Site Reliability Engineer

at Decagon
Location Dar es Salaam, Tanzania, United Republic of
Date Posted August 16, 2022
Category Engineering
Job Type Full-time
Currency TZS

Description

About the job

Decagon is Nigeria’s leading tech talent accelerator connecting the top 0.5% of software Engineers with global companies looking to scale their engineering teams.

Driven by a passion to make Nigeria a Top 10 software Engineering nation within a decade, we recruit and place only the brightest of software engineers.

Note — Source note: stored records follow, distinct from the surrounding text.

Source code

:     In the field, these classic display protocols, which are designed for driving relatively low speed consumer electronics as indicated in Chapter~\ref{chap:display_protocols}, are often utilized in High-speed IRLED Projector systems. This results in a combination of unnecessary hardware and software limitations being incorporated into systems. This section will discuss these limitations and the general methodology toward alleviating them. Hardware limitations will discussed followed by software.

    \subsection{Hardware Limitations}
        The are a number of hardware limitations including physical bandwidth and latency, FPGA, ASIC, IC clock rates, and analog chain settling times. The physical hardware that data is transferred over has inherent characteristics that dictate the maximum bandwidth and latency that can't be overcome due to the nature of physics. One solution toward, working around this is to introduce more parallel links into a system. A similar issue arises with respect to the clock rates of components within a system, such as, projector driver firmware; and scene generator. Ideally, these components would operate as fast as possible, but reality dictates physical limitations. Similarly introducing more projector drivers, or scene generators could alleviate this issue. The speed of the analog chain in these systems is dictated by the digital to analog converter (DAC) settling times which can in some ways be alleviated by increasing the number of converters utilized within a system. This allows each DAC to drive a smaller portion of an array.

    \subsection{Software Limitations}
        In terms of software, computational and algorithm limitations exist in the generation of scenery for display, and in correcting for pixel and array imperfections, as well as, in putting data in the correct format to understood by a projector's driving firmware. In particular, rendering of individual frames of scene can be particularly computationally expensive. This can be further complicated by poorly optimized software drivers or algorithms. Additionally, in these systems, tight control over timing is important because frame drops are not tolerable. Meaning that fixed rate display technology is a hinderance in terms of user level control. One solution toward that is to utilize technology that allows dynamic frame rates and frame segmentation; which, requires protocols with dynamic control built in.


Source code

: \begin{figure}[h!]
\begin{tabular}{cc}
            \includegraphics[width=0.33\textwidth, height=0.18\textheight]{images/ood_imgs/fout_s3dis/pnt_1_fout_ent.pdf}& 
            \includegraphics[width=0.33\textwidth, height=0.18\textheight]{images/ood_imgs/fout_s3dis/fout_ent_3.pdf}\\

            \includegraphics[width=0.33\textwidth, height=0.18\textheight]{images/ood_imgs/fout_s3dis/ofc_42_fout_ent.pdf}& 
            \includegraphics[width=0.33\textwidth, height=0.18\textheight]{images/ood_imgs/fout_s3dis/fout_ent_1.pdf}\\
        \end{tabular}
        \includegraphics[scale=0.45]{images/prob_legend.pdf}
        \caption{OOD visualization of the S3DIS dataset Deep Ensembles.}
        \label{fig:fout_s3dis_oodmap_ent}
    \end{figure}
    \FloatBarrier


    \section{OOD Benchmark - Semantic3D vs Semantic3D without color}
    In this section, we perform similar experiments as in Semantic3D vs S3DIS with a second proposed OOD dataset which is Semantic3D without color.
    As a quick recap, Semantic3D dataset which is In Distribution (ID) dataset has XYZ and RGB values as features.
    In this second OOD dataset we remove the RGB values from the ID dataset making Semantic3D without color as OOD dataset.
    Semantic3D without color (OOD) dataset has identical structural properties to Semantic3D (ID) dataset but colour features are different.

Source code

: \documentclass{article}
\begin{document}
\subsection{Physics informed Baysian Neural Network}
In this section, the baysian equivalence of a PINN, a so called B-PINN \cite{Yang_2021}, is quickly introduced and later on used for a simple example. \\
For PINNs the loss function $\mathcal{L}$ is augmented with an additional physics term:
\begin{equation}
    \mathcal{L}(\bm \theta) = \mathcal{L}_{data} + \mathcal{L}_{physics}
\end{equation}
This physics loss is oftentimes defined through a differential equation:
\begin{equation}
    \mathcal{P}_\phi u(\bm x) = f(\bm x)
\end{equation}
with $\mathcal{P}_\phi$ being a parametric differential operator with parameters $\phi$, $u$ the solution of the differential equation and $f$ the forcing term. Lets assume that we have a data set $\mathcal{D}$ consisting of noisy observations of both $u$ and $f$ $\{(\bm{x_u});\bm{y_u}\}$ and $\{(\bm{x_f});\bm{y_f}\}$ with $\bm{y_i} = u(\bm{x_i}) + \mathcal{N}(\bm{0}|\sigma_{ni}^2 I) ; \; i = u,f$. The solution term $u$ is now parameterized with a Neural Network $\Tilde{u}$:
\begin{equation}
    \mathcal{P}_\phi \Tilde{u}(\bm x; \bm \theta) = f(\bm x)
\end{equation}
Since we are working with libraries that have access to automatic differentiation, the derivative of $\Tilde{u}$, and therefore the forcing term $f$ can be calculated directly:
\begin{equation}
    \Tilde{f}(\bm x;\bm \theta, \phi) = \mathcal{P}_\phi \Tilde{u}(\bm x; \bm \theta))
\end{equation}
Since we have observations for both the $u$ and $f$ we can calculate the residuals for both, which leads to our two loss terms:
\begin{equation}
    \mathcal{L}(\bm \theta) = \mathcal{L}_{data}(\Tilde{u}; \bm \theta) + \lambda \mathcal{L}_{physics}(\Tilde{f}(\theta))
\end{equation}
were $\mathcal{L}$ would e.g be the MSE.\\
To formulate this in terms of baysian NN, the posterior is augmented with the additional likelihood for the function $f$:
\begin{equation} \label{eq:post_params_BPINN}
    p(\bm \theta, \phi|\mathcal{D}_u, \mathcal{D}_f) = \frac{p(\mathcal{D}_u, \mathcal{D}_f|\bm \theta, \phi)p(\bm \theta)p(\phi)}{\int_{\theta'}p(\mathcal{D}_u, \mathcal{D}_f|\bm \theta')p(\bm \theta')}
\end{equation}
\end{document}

Founded in 2018 with a global network of 400+ software Engineers and 120+ partner companies spread across Europe, the USA, and Africa, Decagon is committed to connecting exceptional software Engineers to global companies across our network.

The Role

  • Develop, deploy, and operate cloud-native infrastructure in support of SaaS platform
  • Develop and improve instrumentation for understanding and troubleshooting the health and availability of services
  • Bring a mindset of standards and best practices to help create observability solutions that the team would want to adopt
  • Participate in an on-call rotation
  • Drive a culture of automation, both within the team and throughout the organization, in order to scale efficiently and reliably
  • Participate in technical discussions to aid system design, analysis, and troubleshooting
  • Help engineering teams to develop, test, debug and release scalable, resilient and highly available cloud-native applications

Ideal Profile

  • 4+ years of experience with implementation, operations, and maintenance of cloud services
  • A drive to inspire adoption through enthusiasm
  • An understanding of the importance of a strong feedback loop with other teams and individuals across the organization
  • A deep understanding of cloud computing concepts and solutions, specifically with Google Cloud Platform
  • A solid understanding of Identity and Access Management, as well as setting and auditing access policies
  • Experience with cloud-native approaches to security concerns
  • Hands-on experience with container and container orchestration technologies: Kubernetes, Docker, Podman, etc.
  • Experience working with Infrastructure-as-Code tools
  • Intimate understanding of one or more of these monitoring and observability tools: DataDog, Prometheus, Grafana, Jaeger, Honeycomb
  • Very strong problem solving & troubleshooting skills, including the ability to perform root cause analysis and preventative analysis

Nice To Have

  • You have experience in building systems in a microservice environment, understanding the basic building blocks of resilient and scalable software
  • Experience with web applications developed in Python or Ruby
  • Knowledge of some or all of: web/network protocols, security, data persistence, and CI/CD pipelines
  • An understanding of modern software development practices: TDD/BDD, hexagonal design, etc.
  • An understanding of Linux primitives: process scheduling, signals, namespaces, authentication/authorization, etc.

What's on Offer?

  • Flexible working options
  • Excellent career development opportunities
  • Opportunity to make a positive impact